An interesting property of the features extracted by the
Eigenfaces algorithm (specifically from the PCA process) is that
it's possible to reconstruct an estimate of the original image
from the feature. Try doing this by building a PCA basis as
described above, and then extract the feature of a randomly
selected face from the test-set. Use the
EigenImages#reconstruct()
to convert the
feature back into an image and display it. You will need to
normalise the image (FImage#normalise()
) to
ensure it displays correctly as the reconstruction might give
pixel values bigger than 1 or smaller than 0.
The number of images used for training can have a big effect in the performance of your recogniser. Try reducing the number of training images (keep the number of testing images fixed at 5). What do you observe?
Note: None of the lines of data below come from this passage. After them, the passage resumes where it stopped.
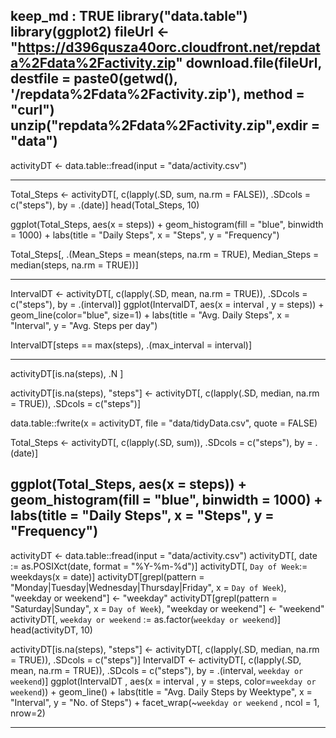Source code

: keep_md : TRUE
library("data.table")
library(ggplot2)
fileUrl <- "https://d396qusza40orc.cloudfront.net/repdata%2Fdata%2Factivity.zip"
download.file(fileUrl, destfile = paste0(getwd(), '/repdata%2Fdata%2Factivity.zip'), method = "curl")
unzip("repdata%2Fdata%2Factivity.zip",exdir = "data")
------------------------------------------------------------------

activityDT <- data.table::fread(input = "data/activity.csv")

-----------------------------------------------------------------------



Total_Steps <- activityDT[, c(lapply(.SD, sum, na.rm = FALSE)), .SDcols = c("steps"), by = .(date)] 
head(Total_Steps, 10)


ggplot(Total_Steps, aes(x = steps)) +
  geom_histogram(fill = "blue", binwidth = 1000) +
  labs(title = "Daily Steps", x = "Steps", y = "Frequency")

Total_Steps[, .(Mean_Steps = mean(steps, na.rm = TRUE), Median_Steps = median(steps, na.rm = TRUE))]

-----------------------------------------------------------------------------

IntervalDT <- activityDT[, c(lapply(.SD, mean, na.rm = TRUE)), .SDcols = c("steps"), by = .(interval)]
ggplot(IntervalDT, aes(x = interval , y = steps)) + geom_line(color="blue", size=1) + 
  labs(title = "Avg. Daily Steps", x = "Interval", y = "Avg. Steps per day")

IntervalDT[steps == max(steps), .(max_interval = interval)]

--------------------------------------------------------------------------------

activityDT[is.na(steps), .N ]

activityDT[is.na(steps), "steps"] <- activityDT[, c(lapply(.SD, median, na.rm = TRUE)), .SDcols = c("steps")]

data.table::fwrite(x = activityDT, file = "data/tidyData.csv", quote = FALSE)

Total_Steps <- activityDT[, c(lapply(.SD, sum)), .SDcols = c("steps"), by = .(date)] 


ggplot(Total_Steps, aes(x = steps)) + geom_histogram(fill = "blue", binwidth = 1000) + 
  labs(title = "Daily Steps", x = "Steps", y = "Frequency")
---------------------------------------------------------------------------

activityDT <- data.table::fread(input = "data/activity.csv")
activityDT[, date := as.POSIXct(date, format = "%Y-%m-%d")]
activityDT[, `Day of Week`:= weekdays(x = date)]
activityDT[grepl(pattern = "Monday|Tuesday|Wednesday|Thursday|Friday", x = `Day of Week`), "weekday or weekend"] <- "weekday"
activityDT[grepl(pattern = "Saturday|Sunday", x = `Day of Week`), "weekday or weekend"] <- "weekend"
activityDT[, `weekday or weekend` := as.factor(`weekday or weekend`)]
head(activityDT, 10)


activityDT[is.na(steps), "steps"] <- activityDT[, c(lapply(.SD, median, na.rm = TRUE)), .SDcols = c("steps")]
IntervalDT <- activityDT[, c(lapply(.SD, mean, na.rm = TRUE)), .SDcols = c("steps"), by = .(interval, `weekday or weekend`)] 
ggplot(IntervalDT , aes(x = interval , y = steps, color=`weekday or weekend`)) + 
  geom_line() + labs(title = "Avg. Daily Steps by Weektype", x = "Interval", y = "No. of Steps") + facet_wrap(~`weekday or weekend` , ncol = 1, nrow=2)

---------------------------------------------------------------------



















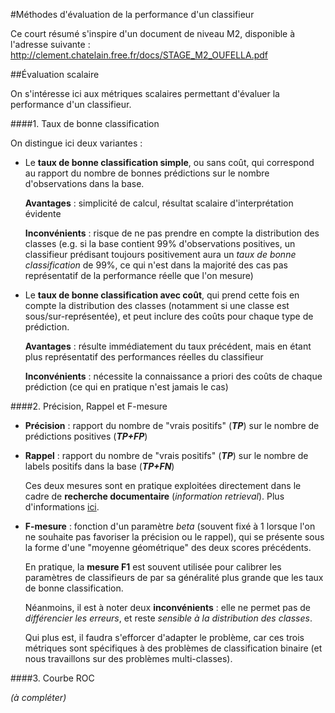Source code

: #Méthodes d'évaluation de la performance d'un classifieur

Ce court résumé s'inspire d'un document de niveau M2, disponible à l'adresse suivante : http://clement.chatelain.free.fr/docs/STAGE_M2_OUFELLA.pdf

##Évaluation scalaire

On s'intéresse ici aux métriques scalaires permettant d'évaluer la performance d'un classifieur.

####1. Taux de bonne classification

On distingue ici deux variantes :

* Le __taux de bonne classification simple__, ou sans coût, qui correspond au rapport du nombre de bonnes prédictions sur le nombre d'observations dans la base.

  __Avantages__ : simplicité de calcul, résultat scalaire d'interprétation évidente

  __Inconvénients__ : risque de ne pas prendre en compte la distribution des classes (e.g. si la base contient 99% d'observations positives, un classifieur prédisant toujours positivement aura un *taux de bonne classification* de 99%, ce qui n'est dans la majorité des cas pas représentatif de la performance réelle que l'on mesure)

* Le __taux de bonne classification avec coût__, qui prend cette fois en compte la distribution des classes (notamment si une classe est sous/sur-représentée), et peut inclure des coûts pour chaque type de prédiction.

  __Avantages__ : résulte immédiatement du taux précédent, mais en étant plus représentatif des performances réelles du classifieur

  __Inconvénients__ : nécessite la connaissance a priori des coûts de chaque prédiction (ce qui en pratique n'est jamais le cas)

####2. Précision, Rappel et F-mesure

* __Précision__ : rapport du nombre de "vrais positifs" (*__TP__*) sur le nombre de prédictions positives (*__TP+FP__*)

* __Rappel__ : rapport du nombre de "vrais positifs" (*__TP__*) sur le nombre de labels positifs dans la base (*__TP+FN__*)

  Ces deux mesures sont en pratique exploitées directement dans le cadre de __recherche documentaire__ (*information retrieval*). Plus d'informations [ici](http://fr.wikipedia.org/wiki/Pr%C3%A9cision_et_rappel).
  
* __F-mesure__ : fonction d'un paramètre *beta* (souvent fixé à 1 lorsque l'on ne souhaite pas favoriser la précision ou le rappel), qui se présente sous la forme d'une "moyenne géométrique" des deux scores précédents.

  En pratique, la __mesure F1__ est souvent utilisée pour calibrer les paramètres de classifieurs de par sa généralité plus grande que les taux de bonne classification.
  
  Néanmoins, il est à noter deux __inconvénients__ : elle ne permet pas de *différencier les erreurs*, et reste *sensible à la distribution des classes*.
  
  Qui plus est, il faudra s'efforcer d'adapter le problème, car ces trois métriques sont spécifiques à des problèmes de classification binaire (et nous travaillons sur des problèmes multi-classes).
  
####3. Courbe ROC

*(à compléter)*



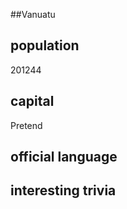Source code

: ##Vanuatu
## population

201244

## capital

Pretend
 
## official language


## interesting trivia



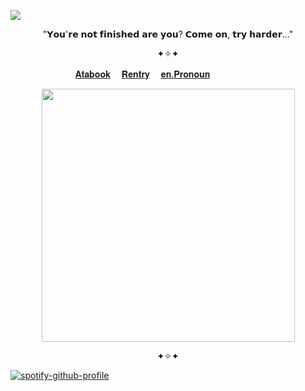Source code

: 
![](https://komarev.com/ghpvc/?username=ConsCXius&color=59BE57&style=flat-square&label=_♱_)
    


<p align="center">
"𝗬𝗼𝘂'𝗿𝗲 𝗻𝗼𝘁 𝗳𝗶𝗻𝗶𝘀𝗵𝗲𝗱 𝗮𝗿𝗲 𝘆𝗼𝘂? 𝗖𝗼𝗺𝗲 𝗼𝗻, 𝘁𝗿𝘆 𝗵𝗮𝗿𝗱𝗲𝗿..." 
</p>

<p align="center">
✦✧✦
</p>

  　  　　    　  　    　 [𝐀𝐭𝐚𝐛𝐨𝐨𝐤](https://spiritbox.atabook.org/)　 [𝐑𝐞𝐧𝐭𝐫𝐲](https://rentry.co/conscxius)　 [𝐞𝐧.𝐏𝐫𝐨𝐧𝐨𝐮𝐧](https://en.pronouns.page/@cllasiccigarrate)

<p align="center">
    <img width="405" src="https://64.media.tumblr.com/991f9c52c2834676168c8b6b74e2f40d/4f16f79037b6f091-53/s400x600/c29874875cc276c20d68d75e3cea344a86f33664.pnj">
</p>



<p align="center">
✦✧✦
</p>


[![spotify-github-profile](https://spotify-github-profile.kittinanx.com/api/view?uid=31vqck2xnl327xecntooe7ptxtrq&cover_image=true&theme=novatorem&show_offline=false&background_color=121212&interchange=true&bar_color=ff0000&bar_color_cover=false)](https://spotify-github-profile.kittinanx.com/api/view?uid=31vqck2xnl327xecntooe7ptxtrq&redirect=true)










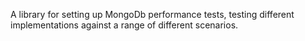 A library for setting up MongoDb performance tests, testing different implementations 
against a range of different scenarios.
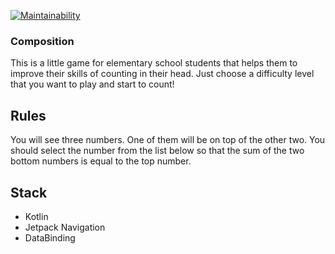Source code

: [![Maintainability](https://api.codeclimate.com/v1/badges/51d9512e7a1a362aad8e/maintainability)](https://codeclimate.com/github/darklittlefinch/Composition/maintainability)

### Composition

This is a little game for elementary school students that helps them to improve their skills of counting in their head. Just choose a difficulty level that you want to play and start to count!

## Rules

You will see three numbers. One of them will be on top of the other two. You should select the number from the list below so that the sum of the two bottom numbers is equal to the top number.

## Stack

* Kotlin
* Jetpack Navigation
* DataBinding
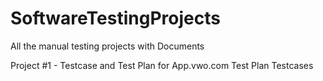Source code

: # SoftwareTestingProjects
All the manual testing projects with Documents

Project #1 - Testcase and Test Plan for App.vwo.com
Test Plan
Testcases

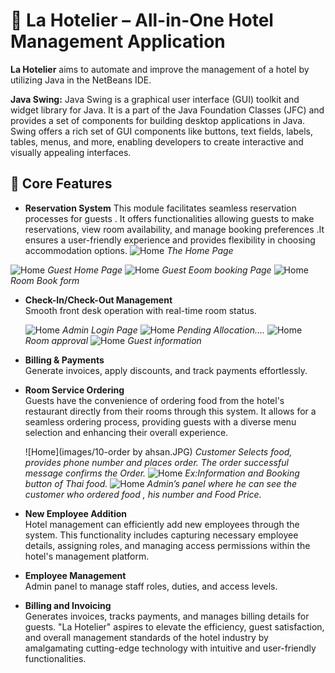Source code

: # 🏨 La Hotelier – All-in-One Hotel Management Application

**La Hotelier** aims to automate and improve the management of a hotel by utilizing Java in the NetBeans IDE. 

**Java Swing:** Java Swing is a graphical user interface (GUI) toolkit and widget library for Java. It is a part of the Java Foundation Classes (JFC) and provides a set of components for building desktop applications in Java. Swing offers a rich set of GUI components like buttons, text fields, labels, tables, menus, and more, enabling developers to create interactive and visually appealing interfaces.


## 🔑 Core Features

- **Reservation System**
  This module facilitates seamless reservation processes for guests . It offers functionalities allowing guests to make reservations, view room availability, and manage booking preferences .It ensures a user-friendly experience and provides flexibility in choosing accommodation options.
  ![Home](images/1.JPG)
*The Home Page*

![Home](images/3.JPG)
*Guest Home Page*
![Home](images/4.JPG)
*Guest Eoom booking Page*
![Home](images/5.JPG)
*Room Book form*

- **Check-In/Check-Out Management**  
  Smooth front desk operation with real-time room status.

  ![Home](images/2.JPG)
*Admin Login Page*
![Home](images/5-dashboard.JPG)
*Pending Allocation....*
![Home](images/6-approval.JPG)
*Room approval*
![Home](images/7.JPG)
*Guest information*

- **Billing & Payments**  
  Generate invoices, apply discounts, and track payments effortlessly.

- **Room Service Ordering**  
  Guests have the convenience of ordering food from the hotel's restaurant directly from their rooms through this system. It allows for a seamless ordering process,   providing guests with a diverse menu selection and enhancing their overall experience.

  ![Home](images/10-order by ahsan.JPG)
*Customer Selects food, provides phone number and places order. The order successful message confirms the Order.*
![Home](images/11.JPG)
*Ex:Information and Booking button of Thai food.*
![Home](images/12.JPG)
  *Admin’s panel where he can see the customer who ordered food , his number and Food Price.*


- **New Employee Addition**  
  Hotel management can efficiently add new employees through the system. This functionality includes capturing necessary employee details, assigning roles, and managing access permissions within the hotel's management platform.

- **Employee Management**  
  Admin panel to manage staff roles, duties, and access levels.

- **Billing and Invoicing**  
  Generates invoices, tracks payments, and manages billing details for guests. "La Hotelier" aspires to elevate the efficiency, guest satisfaction, and overall management standards of the hotel industry by amalgamating cutting-edge technology with intuitive and user-friendly functionalities.




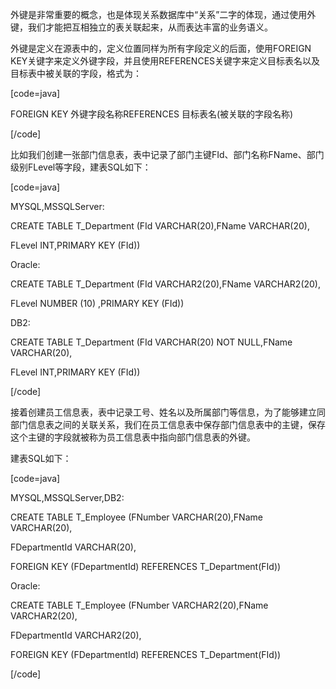 外键是非常重要的概念，也是体现关系数据库中“关系”二字的体现，通过使用外键，我们才能把互相独立的表关联起来，从而表达丰富的业务语义。
外键是定义在源表中的，定义位置同样为所有字段定义的后面，使用FOREIGN KEY关键字来定义外键字段，并且使用REFERENCES关键字来定义目标表名以及目标表中被关联的字段，格式为：
[code=java]
FOREIGN KEY 外键字段名称REFERENCES 目标表名(被关联的字段名称)
[/code]
比如我们创建一张部门信息表，表中记录了部门主键FId、部门名称FName、部门级别FLevel等字段，建表SQL如下：
[code=java]
MYSQL,MSSQLServer:
CREATE TABLE T_Department (FId VARCHAR(20),FName VARCHAR(20),
FLevel INT,PRIMARY KEY (FId))
Oracle:
CREATE TABLE T_Department (FId VARCHAR2(20),FName VARCHAR2(20),
FLevel NUMBER (10) ,PRIMARY KEY (FId))
DB2:
CREATE TABLE T_Department (FId VARCHAR(20) NOT NULL,FName VARCHAR(20),
FLevel INT,PRIMARY KEY (FId))
[/code]
接着创建员工信息表，表中记录工号、姓名以及所属部门等信息，为了能够建立同部门信息表之间的关联关系，我们在员工信息表中保存部门信息表中的主键，保存这个主键的字段就被称为员工信息表中指向部门信息表的外键。
建表SQL如下：
[code=java]
MYSQL,MSSQLServer,DB2:
CREATE TABLE T_Employee (FNumber VARCHAR(20),FName VARCHAR(20),
FDepartmentId VARCHAR(20),
FOREIGN KEY (FDepartmentId) REFERENCES T_Department(FId))
Oracle:
CREATE TABLE T_Employee (FNumber VARCHAR2(20),FName VARCHAR2(20),
FDepartmentId VARCHAR2(20),
FOREIGN KEY (FDepartmentId) REFERENCES T_Department(FId))
[/code]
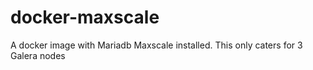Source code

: # docker-maxscale
A docker image with Mariadb Maxscale installed. This only caters for 3 Galera nodes
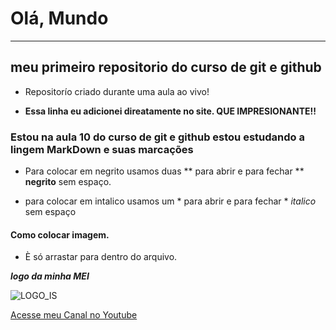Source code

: # Olá, Mundo
---
 ## **meu primeiro repositorio do curso de git e github**

* Repositorío criado durante uma aula ao vivo!

* __Essa linha eu adicionei direatamente no site.  QUE IMPRESIONANTE!!__

### Estou na aula 10 do curso de git e github estou estudando a lingem MarkDown e suas marcações

* Para colocar em negrito usamos duas ** para abrir e para fechar ** **negrito** sem espaço.
 
* para colocar em intalico usamos um * para abrir e para fechar * *italico* sem espaço

#### Como colocar imagem. 
- È só arrastar para dentro do arquivo.
 
 **_logo da minha MEI_**
 
![LOGO_IS](https://user-images.githubusercontent.com/76908370/171969830-84d0e284-49d0-4ea7-a916-2a83903db501.png)

[Acesse meu Canal no Youtube](https://www.youtube.com/channel/UC6YymBsFrCaY06Vg6y16Neg)
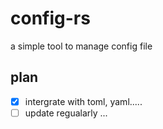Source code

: # config-rs
a simple tool to manage config file

## plan

- [x] intergrate with toml, yaml.....
- [ ] update regualarly
...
In the original Eigenfaces paper, a variant of nearest-neighbour classification was used that incorporated a distance threshold. If the distance between the query face and closest database face was greater than a threshold, then an unknown result would be returned, rather than just returning the label of the closest person. Can you alter your code to include such a threshold? What is a good value for the threshold?